**ASSIGNMENT**. Print the records below exactly, and do not carry over any picture.

[Stored data entries]
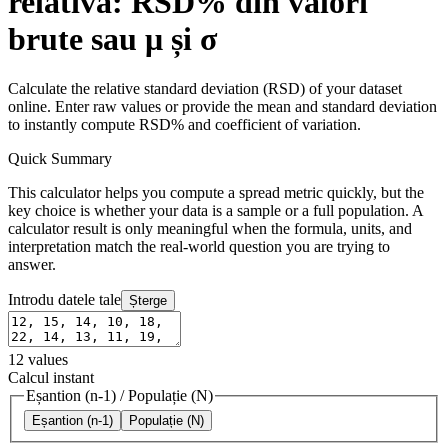
relativă: RSD% din valori
brute sau μ și σ
Calculate the relative standard deviation (RSD) of your dataset
online. Enter raw values or provide the mean and standard deviation
to instantly compute RSD% and coefficient of variation.
Quick Summary
This calculator helps you compute a spread metric quickly, but the
key choice is whether your data is a sample or a full population. A
calculator result is only meaningful when the formula, units, and
interpretation match the real-world question you are trying to
answer.
Introdu datele tale
Șterge
12
values
Calcul instant
Eșantion (n-1)
/
Populație (N)
Eșantion (n-1)
Populație (N)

**RESPONSE AREA**.
relativă: RSD% din valori
brute sau μ și σ
Calculate the relative standard deviation (RSD) of your dataset
online. Enter raw values or provide the mean and standard deviation
to instantly compute RSD% and coefficient of variation.
Quick Summary
This calculator helps you compute a spread metric quickly, but the
key choice is whether your data is a sample or a full population. A
calculator result is only meaningful when the formula, units, and
interpretation match the real-world question you are trying to
answer.
Introdu datele tale
Șterge
12
values
Calcul instant
Eșantion (n-1)
/
Populație (N)
Eșantion (n-1)
Populație (N)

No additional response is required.